Begründung: Die Rücknahme des Privatklageantrags ist den sonstigen in Nr. 3 genannten Tätigkeiten gleichzustellen, da auch dadurch sich das gerichtliche Verfahren erledigt und die Hauptverhandlung entbehrlich wird.

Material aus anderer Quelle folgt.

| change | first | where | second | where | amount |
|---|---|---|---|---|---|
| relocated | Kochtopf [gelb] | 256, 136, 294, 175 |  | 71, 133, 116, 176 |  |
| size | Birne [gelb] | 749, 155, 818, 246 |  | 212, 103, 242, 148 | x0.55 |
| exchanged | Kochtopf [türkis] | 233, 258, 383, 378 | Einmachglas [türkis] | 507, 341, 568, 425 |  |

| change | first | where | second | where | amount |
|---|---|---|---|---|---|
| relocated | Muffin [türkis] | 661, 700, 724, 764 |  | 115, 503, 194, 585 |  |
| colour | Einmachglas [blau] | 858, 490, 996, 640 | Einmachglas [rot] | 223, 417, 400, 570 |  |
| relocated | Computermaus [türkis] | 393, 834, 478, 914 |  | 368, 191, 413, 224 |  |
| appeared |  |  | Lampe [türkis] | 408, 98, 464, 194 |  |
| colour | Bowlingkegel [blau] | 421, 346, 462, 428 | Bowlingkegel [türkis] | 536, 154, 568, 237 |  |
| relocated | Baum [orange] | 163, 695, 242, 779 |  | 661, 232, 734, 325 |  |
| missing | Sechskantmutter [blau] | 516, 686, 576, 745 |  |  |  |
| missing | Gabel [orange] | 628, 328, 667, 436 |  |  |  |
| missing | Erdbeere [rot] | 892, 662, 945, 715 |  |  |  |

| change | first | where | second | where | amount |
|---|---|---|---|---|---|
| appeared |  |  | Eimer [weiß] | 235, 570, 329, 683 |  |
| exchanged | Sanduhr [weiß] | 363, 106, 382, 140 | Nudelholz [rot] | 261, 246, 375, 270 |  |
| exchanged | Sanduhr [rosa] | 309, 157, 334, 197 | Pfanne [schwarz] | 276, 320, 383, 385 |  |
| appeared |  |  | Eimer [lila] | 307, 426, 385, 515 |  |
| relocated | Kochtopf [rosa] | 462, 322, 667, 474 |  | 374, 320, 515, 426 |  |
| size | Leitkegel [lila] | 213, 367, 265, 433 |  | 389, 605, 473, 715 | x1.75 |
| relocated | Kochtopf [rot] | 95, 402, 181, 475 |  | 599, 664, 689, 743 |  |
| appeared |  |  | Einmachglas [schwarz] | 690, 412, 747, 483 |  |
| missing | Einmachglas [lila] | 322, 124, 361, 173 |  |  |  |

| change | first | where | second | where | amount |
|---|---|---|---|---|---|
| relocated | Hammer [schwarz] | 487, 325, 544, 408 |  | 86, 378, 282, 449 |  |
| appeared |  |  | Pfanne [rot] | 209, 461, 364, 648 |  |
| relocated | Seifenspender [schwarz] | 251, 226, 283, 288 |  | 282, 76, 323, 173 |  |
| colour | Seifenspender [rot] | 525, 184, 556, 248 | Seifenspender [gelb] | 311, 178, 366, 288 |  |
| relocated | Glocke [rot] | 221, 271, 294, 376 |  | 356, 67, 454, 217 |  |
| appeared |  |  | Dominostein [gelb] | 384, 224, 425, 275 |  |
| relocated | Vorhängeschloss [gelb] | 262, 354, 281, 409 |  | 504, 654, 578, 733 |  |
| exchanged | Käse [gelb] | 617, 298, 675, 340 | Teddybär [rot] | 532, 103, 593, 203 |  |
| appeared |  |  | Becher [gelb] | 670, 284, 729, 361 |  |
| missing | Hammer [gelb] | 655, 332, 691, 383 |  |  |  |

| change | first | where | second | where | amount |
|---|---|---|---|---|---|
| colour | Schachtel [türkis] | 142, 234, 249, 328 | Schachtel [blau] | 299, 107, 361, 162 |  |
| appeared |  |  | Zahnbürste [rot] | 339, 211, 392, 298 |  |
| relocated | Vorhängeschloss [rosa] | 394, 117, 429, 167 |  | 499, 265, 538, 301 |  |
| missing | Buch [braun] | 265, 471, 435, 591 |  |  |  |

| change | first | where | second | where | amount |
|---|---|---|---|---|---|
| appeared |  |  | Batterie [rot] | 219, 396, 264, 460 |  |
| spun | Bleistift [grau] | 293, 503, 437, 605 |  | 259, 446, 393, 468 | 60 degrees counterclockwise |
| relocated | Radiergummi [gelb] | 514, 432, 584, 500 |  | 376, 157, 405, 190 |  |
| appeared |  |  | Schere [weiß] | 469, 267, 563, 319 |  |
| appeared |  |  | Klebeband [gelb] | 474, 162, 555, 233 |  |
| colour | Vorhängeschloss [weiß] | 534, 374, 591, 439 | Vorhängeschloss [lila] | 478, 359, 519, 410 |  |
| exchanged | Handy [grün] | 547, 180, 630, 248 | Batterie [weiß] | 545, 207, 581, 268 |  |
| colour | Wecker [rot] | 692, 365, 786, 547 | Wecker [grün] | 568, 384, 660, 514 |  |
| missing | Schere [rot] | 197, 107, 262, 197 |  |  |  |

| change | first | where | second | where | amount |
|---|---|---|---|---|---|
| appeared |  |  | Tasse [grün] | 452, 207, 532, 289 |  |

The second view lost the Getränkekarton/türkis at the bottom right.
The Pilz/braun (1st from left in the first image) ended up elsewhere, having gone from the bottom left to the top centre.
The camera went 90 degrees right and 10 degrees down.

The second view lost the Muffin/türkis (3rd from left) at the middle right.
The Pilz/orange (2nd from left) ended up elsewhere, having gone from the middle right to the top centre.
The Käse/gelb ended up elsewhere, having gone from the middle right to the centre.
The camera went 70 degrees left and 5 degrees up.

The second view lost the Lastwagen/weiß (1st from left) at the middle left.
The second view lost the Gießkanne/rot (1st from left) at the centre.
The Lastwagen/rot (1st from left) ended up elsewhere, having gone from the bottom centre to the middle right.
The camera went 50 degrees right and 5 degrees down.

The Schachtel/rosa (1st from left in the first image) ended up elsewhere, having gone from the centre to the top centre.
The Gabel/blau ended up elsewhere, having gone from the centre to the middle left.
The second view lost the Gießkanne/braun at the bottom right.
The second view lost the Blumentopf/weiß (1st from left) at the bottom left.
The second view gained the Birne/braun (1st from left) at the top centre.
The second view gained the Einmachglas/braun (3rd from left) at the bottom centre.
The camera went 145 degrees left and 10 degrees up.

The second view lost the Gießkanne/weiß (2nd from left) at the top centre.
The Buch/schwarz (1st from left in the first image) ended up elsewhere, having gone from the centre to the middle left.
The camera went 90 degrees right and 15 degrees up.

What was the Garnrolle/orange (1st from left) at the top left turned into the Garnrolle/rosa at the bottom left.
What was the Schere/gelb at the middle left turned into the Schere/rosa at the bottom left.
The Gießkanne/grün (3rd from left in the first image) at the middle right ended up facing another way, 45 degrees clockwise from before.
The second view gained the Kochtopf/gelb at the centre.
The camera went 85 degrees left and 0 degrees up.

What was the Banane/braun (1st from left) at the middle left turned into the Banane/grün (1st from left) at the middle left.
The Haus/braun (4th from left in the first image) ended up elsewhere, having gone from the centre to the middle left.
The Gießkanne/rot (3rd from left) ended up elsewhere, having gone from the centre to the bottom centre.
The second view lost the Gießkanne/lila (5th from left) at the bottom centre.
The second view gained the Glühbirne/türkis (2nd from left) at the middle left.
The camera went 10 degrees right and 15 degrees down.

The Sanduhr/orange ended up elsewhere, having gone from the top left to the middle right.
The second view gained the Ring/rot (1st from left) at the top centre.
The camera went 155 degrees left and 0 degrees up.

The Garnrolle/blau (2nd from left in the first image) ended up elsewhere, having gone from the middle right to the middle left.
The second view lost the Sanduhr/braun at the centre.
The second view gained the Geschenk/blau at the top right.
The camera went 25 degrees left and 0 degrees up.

Es ist somit ein auf die Verfahrensförderung gerichteter Beitrag des den Privatklageantrag zurücknehmenden Rechtsanwalts ersichtlich, der das Entstehen einer Befriedungsgebühr rechtfertigt.
Begründung: Vor dem Hintergrund der Entscheidung des BGH 5.11.09, IX ZR 237/08, bestehen neuerdings Zweifel an der an sich klaren Absicht des Gesetzes, dass die Gebühr nach Nr. 4141 VV RVG auch entsteht, wenn das Strafverfahren eingestellt und das Verfahren anschließend nach § 43 OWiG an die Verwaltungsbehörde zur Durchführung des Bußgeldverfahrens abgegeben wird. Es bedarf daher einer gesetzgeberischen Klarstellung.
Begründung: Es ist nicht ersichtlich, weshalb die Befriedungsgebühr nach Nr. 4141 VV RVG nicht in den Fällen der Entscheidung durch Beschluss nach § 411 Abs. 1 S. 3 StPO anfallen soll. Das schriftliche Verfahren nach § 411 Abs. 1 S. 3 StPO sollte daher in einer § 72 OWiG entsprechenden Formulierung als neue Nr. 5 in Abs. 1 der Anmerkung zu Nr. 4141 VV RVG eingefügt werden.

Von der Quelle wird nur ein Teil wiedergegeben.